I think a cage that is 23x20x29 would be big enough to house two budgies permanently, as its volume is 13,340 and the minimum volume for two budgies is 9,720 (30x18x18), as the forum states here:
https://www.talkbudgies.com/housing-budgies/24411-cage-sizes.html

So, I would suggest you to house them together in the smaller cage until Junior's wing feathers will have grown back, then you can move them to the bigger cage.
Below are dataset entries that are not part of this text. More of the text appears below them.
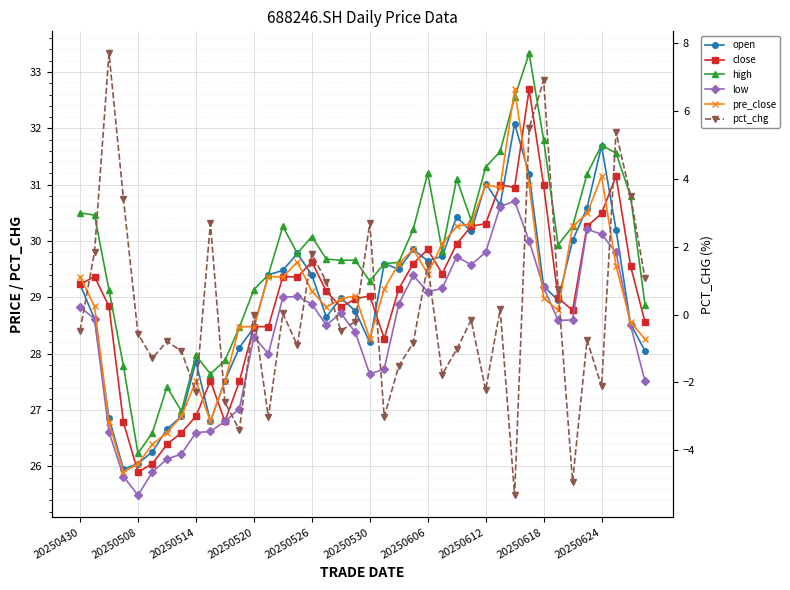

How many data points does each series have?

40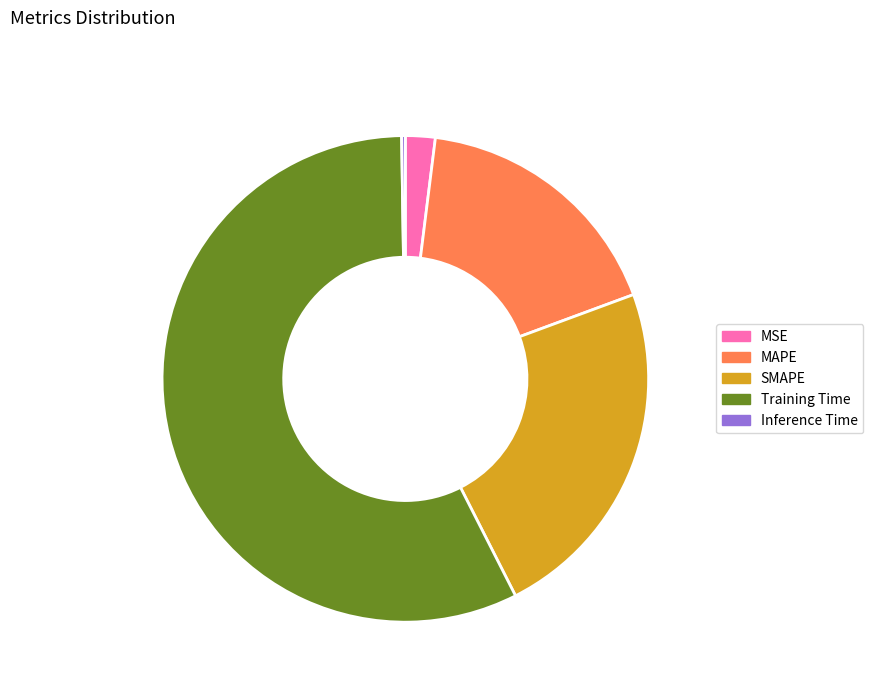

Which category has the biggest portion of the pie?

Training Time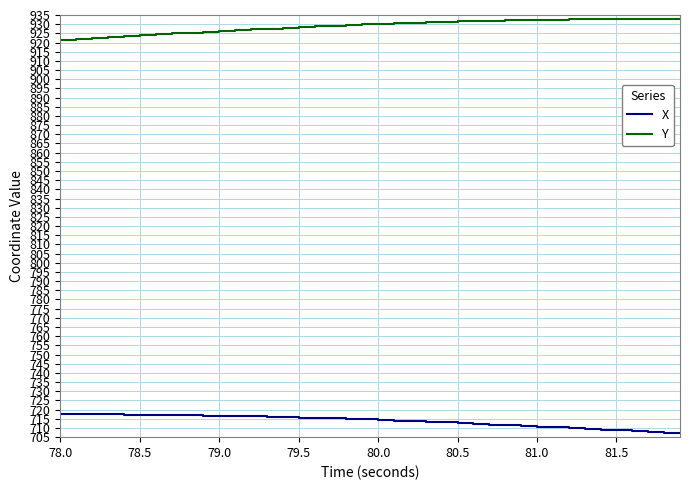

True or false: Y and X intersect in this chart.

False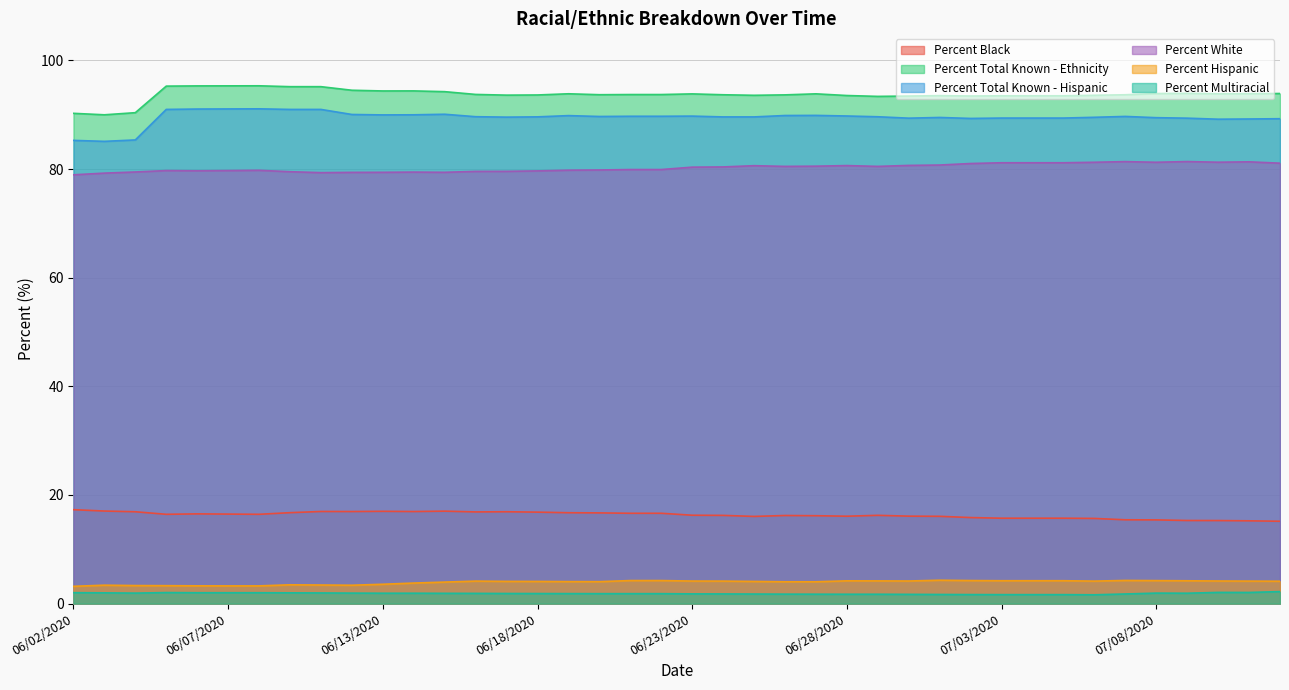

What are all the series names shown in the legend?

Percent Black, Percent Total Known - Ethnicity, Percent Total Known - Hispanic, Percent White, Percent Hispanic, Percent Multiracial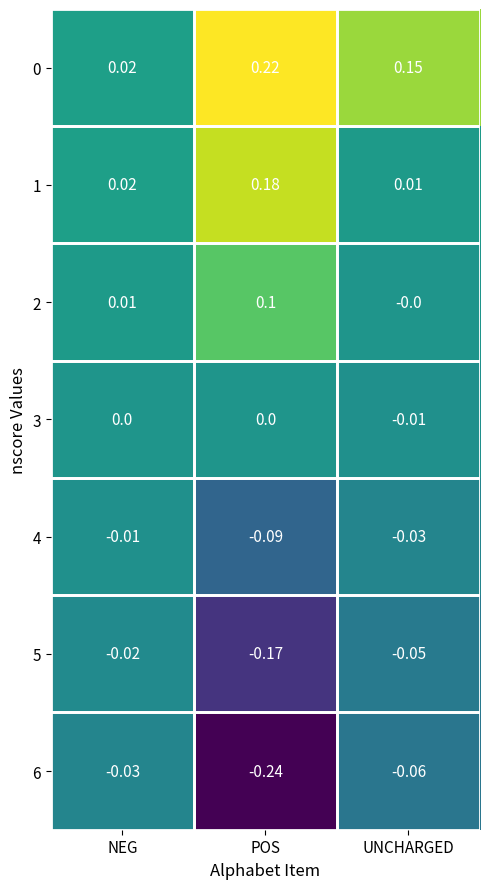

Which category has the lowest value across all series?

POS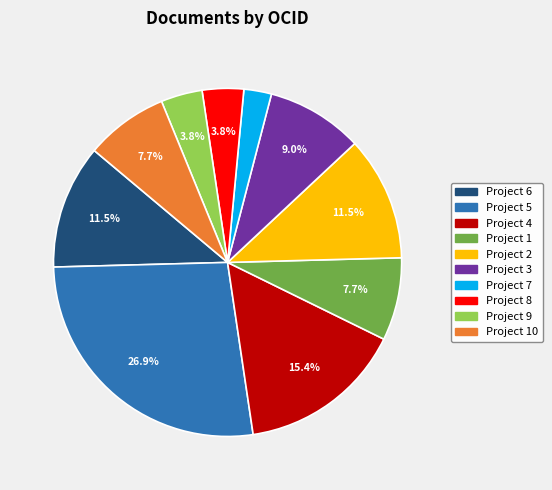

Is there any slice that represents more than half of the pie?

No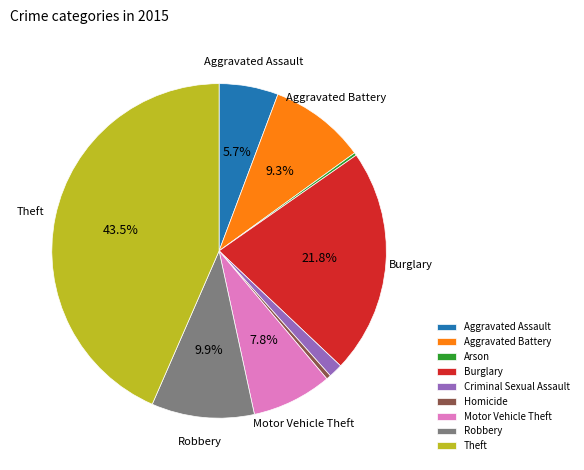

The Aggravated Battery slice represents 1% of the pie. True or false?

False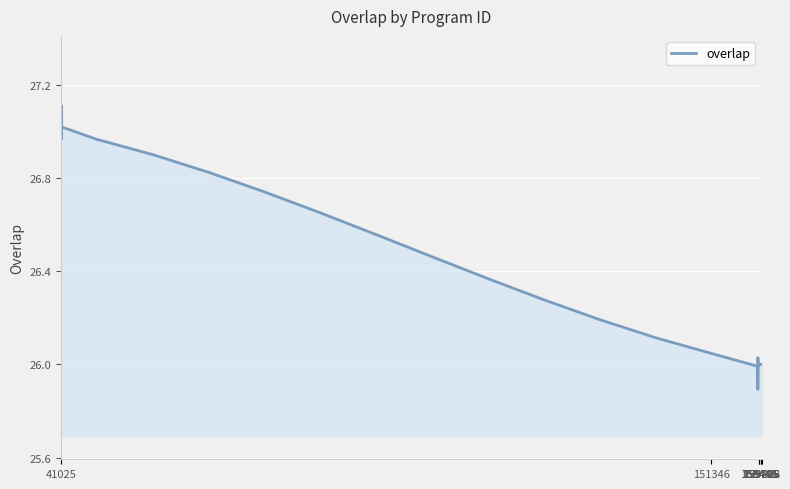

What is the difference between the maximum and minimum values?

1.2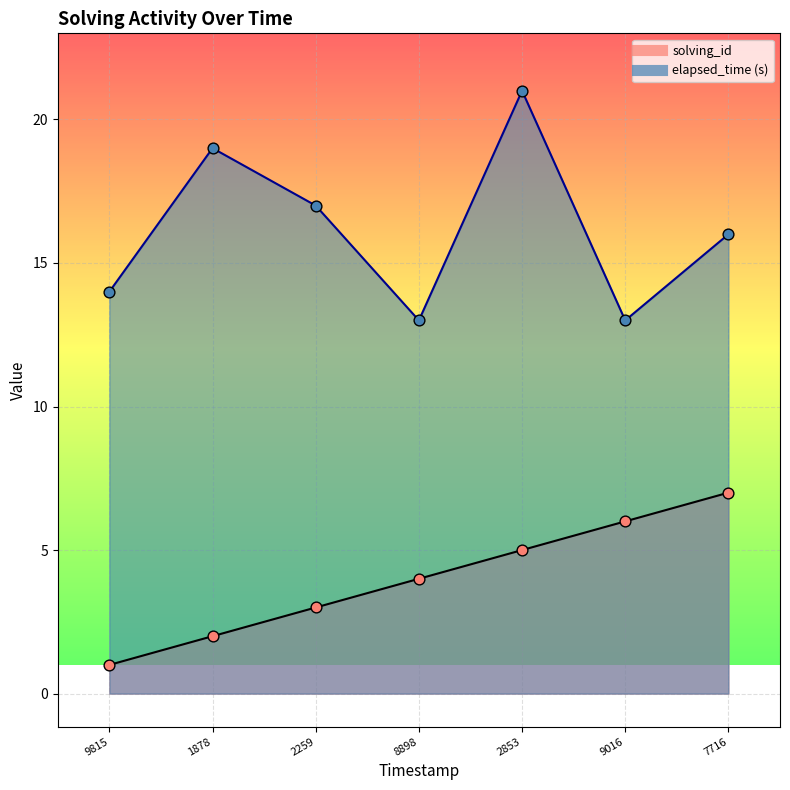

Which series has the largest total across all categories?

elapsed_time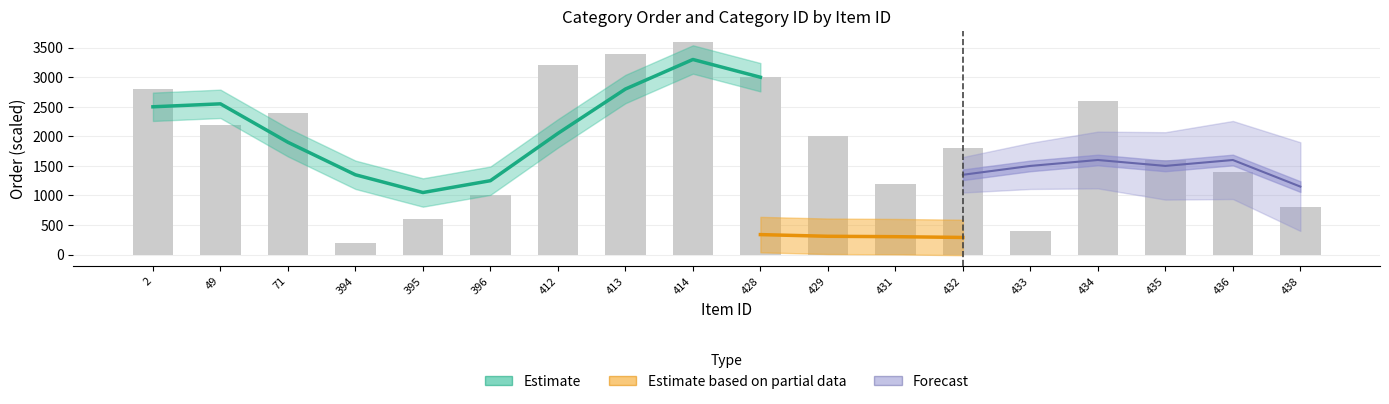

True or false: the data shows 3600 at 414.

True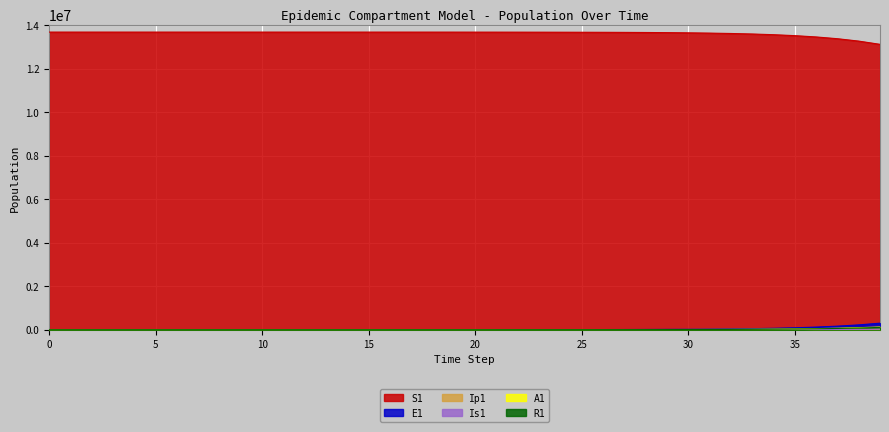

What is the difference between the highest and lowest values at 21?

13676471.8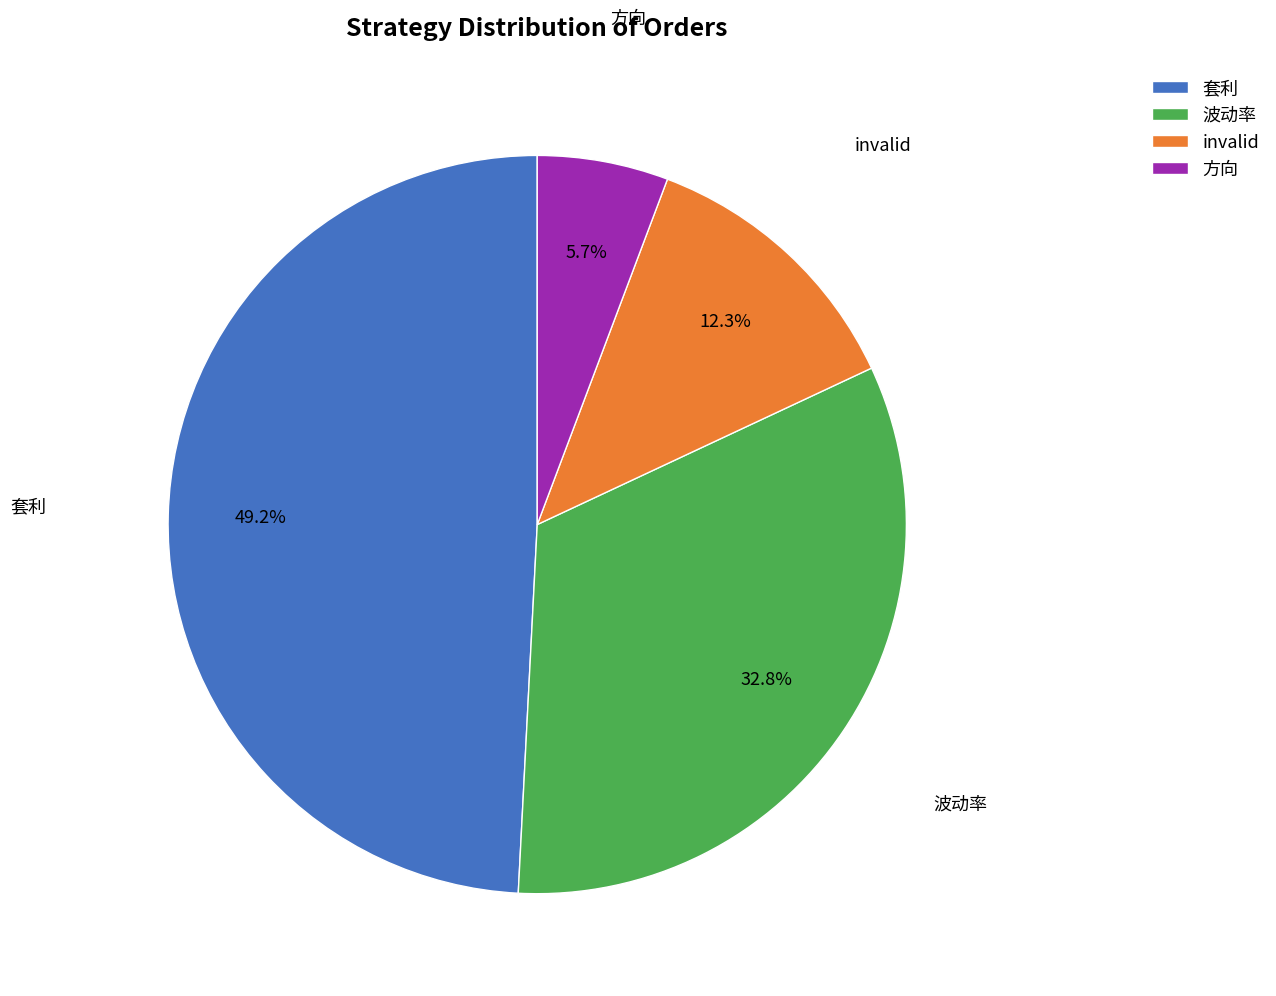

Which slice is the smallest?

方向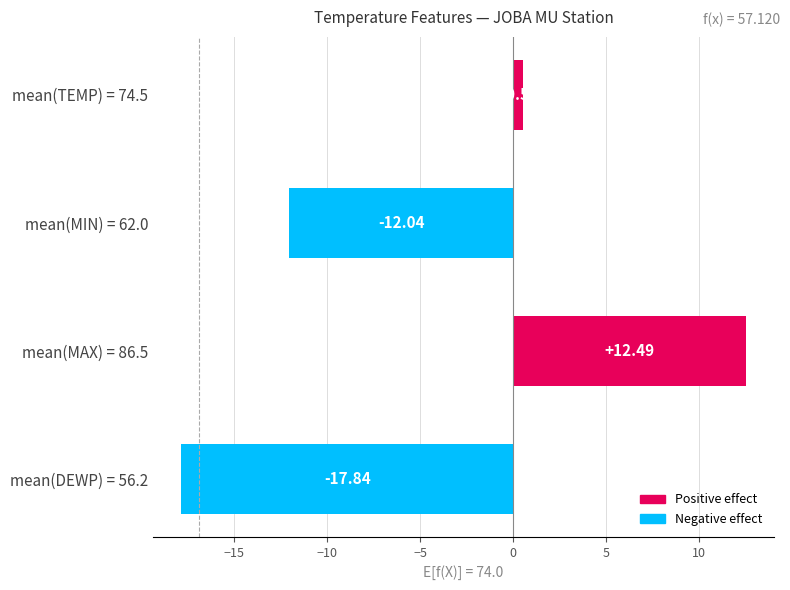

What is the sum of the values at mean(TEMP) = 74.5 and mean(DEWP) = 56.2?

-17.3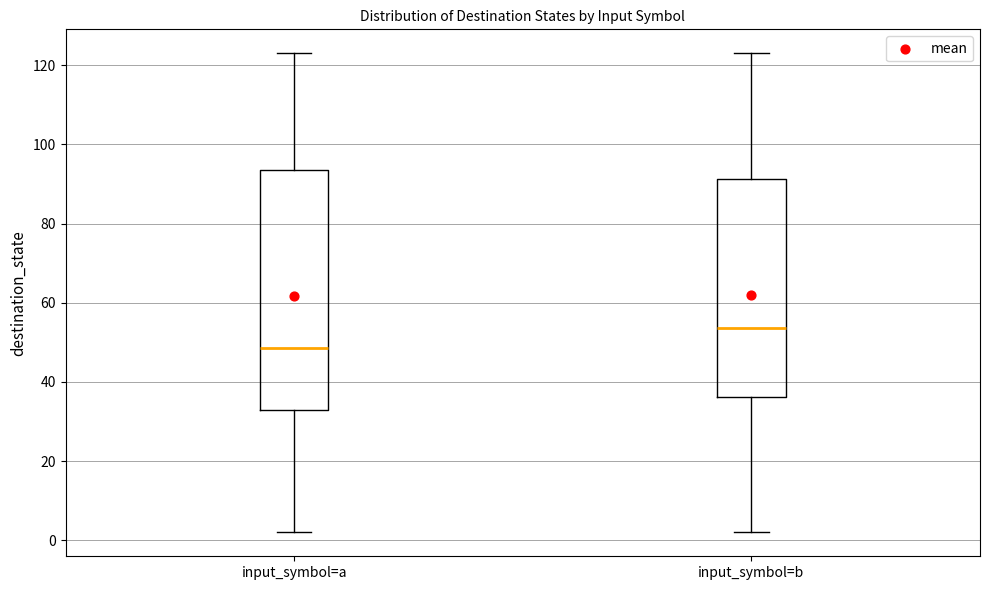

Reading left to right, read every box against the y-axis: the position of its median line, the range the box covers, and the ends of its whiskers. The values are not printed on the chart, so give them approximately, as read against the axis.

input_symbol=a: median 48, box 34 to 94, whiskers 2 to 124
input_symbol=b: median 54, box 36 to 92, whiskers 2 to 124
I hope I helped you. :001_smile:


----------



## Purdyburd (Jan 18, 2019)

Makes sense to me. Hopefully I can get the budgies co-operation. Thanks.


----------



## FaeryBee (May 9, 2011)

*Let us know how things go with Harry and Junior when the quarantine period has ended.
Best wishes!*


----------



## Purdyburd (Jan 18, 2019)

Mission accomplished! Neither bird would have anything to do with it on the first attempt. I gave them a couple days with cages close and then tried again. After 20 minutes of climbing the cage wall Jr. went into the big cage. He is getting around alright with his short wings. He climbs the walls if he ends up on the floor.
As far as interaction goes there was a lot of crazy beak kissing or beak biting with an occasional foot on the others chest. Being new to this it sometimes appeared to me as aggression with Harry cornering Jr. a lot. This was non-stop for a day and a half but they seem to be settling down a little. I'm guessing they are establishing the pecking order with a lot of pecking. No squawking. Just a lot of warbles will chewing the other's beak.


----------



## FaeryBee (May 9, 2011)

*It sounds as though they are making good progress in getting acquainted. :thumbsup:*


----------